L’ennui dans les romans comme symptôme littéraire

Il rôde entre les lignes, sans éclat ni drame. L’ennui, dans la littérature, est souvent considéré comme un état passager, un creux de la narration. Mais lorsqu’il devient le cœur même du récit, il révèle autre chose qu’un simple manque d’action. L’ennui existentiel, tel qu’il apparaît dans certains romans, agit comme un symptôme : non pas d’un vide extérieur, mais d’un conflit intérieur sans nom. Il traduit un refus latent, une résistance silencieuse, un désaccord profond entre le sujet et ce qu’on attend de lui. Et la fiction, en laissant s’étirer ces moments d’ennui, en fait un révélateur de ce qui ne peut pas encore être dit.
Une défense contre l’angoisse
Sous ses airs amorphes, l’ennui peut être une protection. Il sert parfois à éviter l’effondrement ou la confrontation à un réel trop menaçant. Dans les textes où il s’installe durablement, il agit comme un voile : mieux vaut s’ennuyer que de sentir ce qui fait mal ou peur. L’ennui devient alors un compromis inconscient, un entre-deux où le sujet suspend son engagement, retarde l’épreuve, se met en retrait. Ce n’est pas qu’il ne veut rien, c’est qu’il ne peut pas encore. C’est particulièrement visible dans certains romans à la première personne, où le narrateur décrit une vie sans relief, tout en laissant deviner une tension latente, une attente confuse, qui rend l’inaction signifiante.
L’ennui comme refus d’adhésion
Il peut aussi être un geste de refus : refuser de jouer le jeu, de faire semblant, de s’insérer dans un récit déjà écrit. Certains personnages, à travers leur ennui, expriment un rejet sourd du monde tel qu’il est. Ils ne crient pas, ne protestent pas, mais se désengagent intérieurement. Dans Ce que je sais de toi d’Éric Chacour (2023), l’ennui du jeune médecin dans le Caire des années 1980 ne se dit jamais comme tel, mais traverse le récit entier. Il vit, travaille, aime même, mais quelque chose en lui reste suspendu. Son apparente passivité révèle une lucidité douloureuse : il perçoit ce que la société exige, mais il ne peut ni y adhérer, ni la contester frontalement. Son ennui devient le signe d’un sujet qui perçoit l’impasse mais qui n’a pas encore trouvé de voix.
L’exemple d’Antoine, lecteur en apathie
Antoine, 46 ans, consultant en reconversion, se surprend à relire La Nausée de Sartre dans un café.

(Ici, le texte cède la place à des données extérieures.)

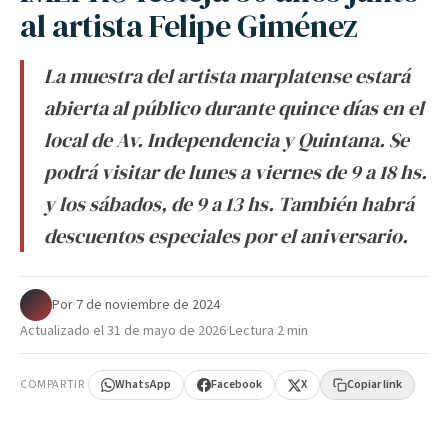
al artista Felipe Giménez
La muestra del artista marplatense estará
abierta al público durante quince días en el
local de Av. Independencia y Quintana. Se
podrá visitar de lunes a viernes de 9 a 18 hs.
y los sábados, de 9 a 13 hs. También habrá
descuentos especiales por el aniversario.
Por
·
7 de noviembre de 2024
·
Actualizado el
31 de mayo de 2026
·
Lectura 2 min
COMPARTIR
WhatsApp
Facebook
X
Copiar link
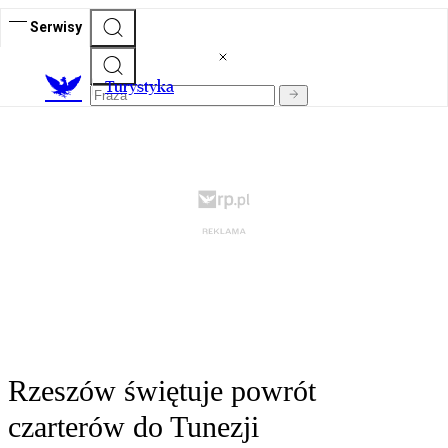
Serwisy
T
urystyka
Rzeszów świętuje powrót
czarterów do Tunezji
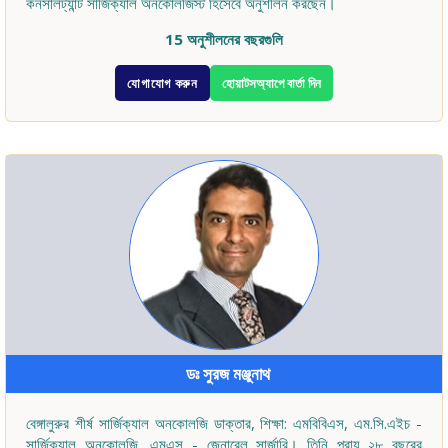
কনসালট্যান্ট সার্জিক্যাল অনকোলজিস্ট হিসেবে অনুশীলন করছেন।
15 অনুশীলনের বছরগুলি
যোগাযোগ করুন
হোয়াটসঅ্যাপে বার্তা দিন
ডঃ সুরজ মঞ্জুনাথ
বেঙ্গালুরুর শীর্ষ সার্জিক্যাল অনকোলজি ডাক্তার, শিক্ষা: এমবিবিএস, এম.সি.এইচ -
সার্জিক্যাল অনকোলজি, এমএস - জেনারেল সার্জারি। তিনি প্রায় ২৮ বছরের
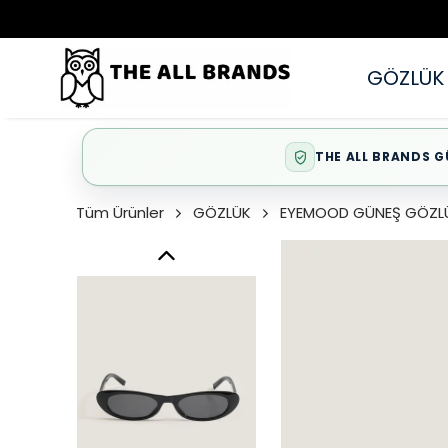
GÖZLÜK
THE ALL BRANDS G
Tüm Ürünler
GÖZLÜK
EYEMOOD GÜNEŞ GÖZL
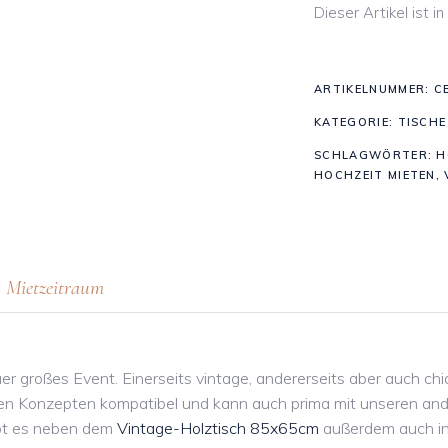
Dieser Artikel ist 
ARTIKELNUMMER:
C
KATEGORIE:
TISCHE
SCHLAGWÖRTER:
H
HOCHZEIT MIETEN
,
Mietzeitraum
er großes Event. Einerseits vintage, andererseits aber auch chic
chen Konzepten kompatibel und kann auch prima mit unseren an
bt es neben dem
Vintage-Holztisch 85x65cm
außerdem auch in 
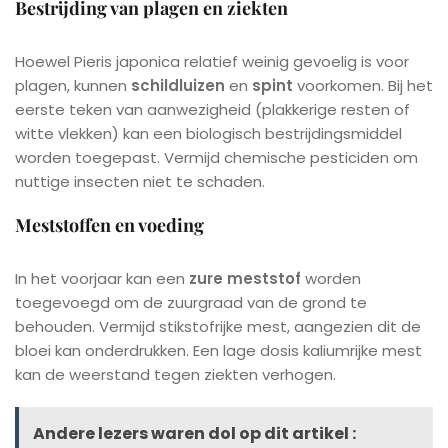
Bestrijding van plagen en ziekten
Hoewel Pieris japonica relatief weinig gevoelig is voor
plagen, kunnen
schildluizen
en
spint
voorkomen. Bij het
eerste teken van aanwezigheid (plakkerige resten of
witte vlekken) kan een biologisch bestrijdingsmiddel
worden toegepast. Vermijd chemische pesticiden om
nuttige insecten niet te schaden.
Meststoffen en voeding
In het voorjaar kan een
zure meststof
worden
toegevoegd om de zuurgraad van de grond te
behouden. Vermijd stikstofrijke mest, aangezien dit de
bloei kan onderdrukken. Een lage dosis kaliumrijke mest
kan de weerstand tegen ziekten verhogen.
Andere lezers waren dol op dit artikel :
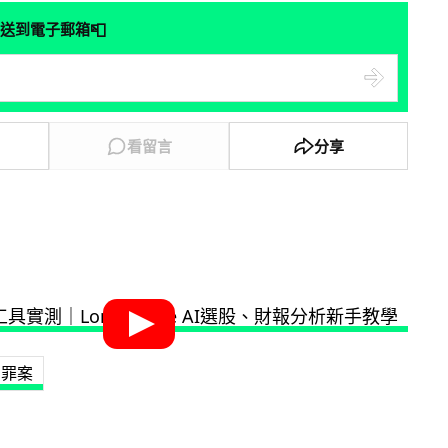
📮
送到電子郵箱
看留言
分享
罪案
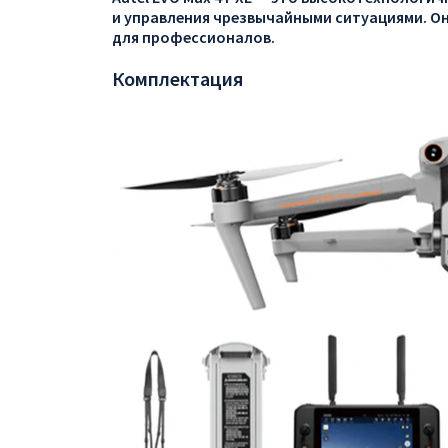
и управления чрезвычайными ситуациями. Он
для профессионалов.
Комплектация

Il pensait y retrouver une forme de provocation, mais c’est l’identification au malaise diffus de Roquentin qui le frappe. Comme lui, il se sent entouré d’un monde trop plein et pourtant creux. Chaque objet, chaque parole lui semble sans nécessité. Ce n’est pas une dépression, ni une révolte, mais une suspension étrange. En lisant, il comprend que son ennui n’est pas le signe d’un manque, mais celui d’un trop-plein étouffant. L’ennui agit ici comme une alerte : il signale que quelque chose cherche à émerger, mais que la forme pour l’accueillir manque encore.
Une littérature du seuil
Les récits d’ennui ne visent pas à dépeindre une fatigue banale. Ils mettent en scène un seuil, un espace d’avant. L’ennui y est une attente sans nom, un ralentissement qui prépare un basculement. Il ne s’agit pas de le résoudre, mais de l’écouter. Dans ces romans, l’ennui n’est pas le vide, c’est l’écart. Il creuse un espace intérieur que l’action ne saurait combler. En cela, il permet parfois de reconnaître des conflits profonds, des désirs enfouis, ou des refus trop anciens. La littérature, en accueillant cette temporalité flottante, offre une forme au non-encore-symbolisé. Elle fait de l’ennui non un défaut du récit, mais le lieu même où l’inconscient affleure.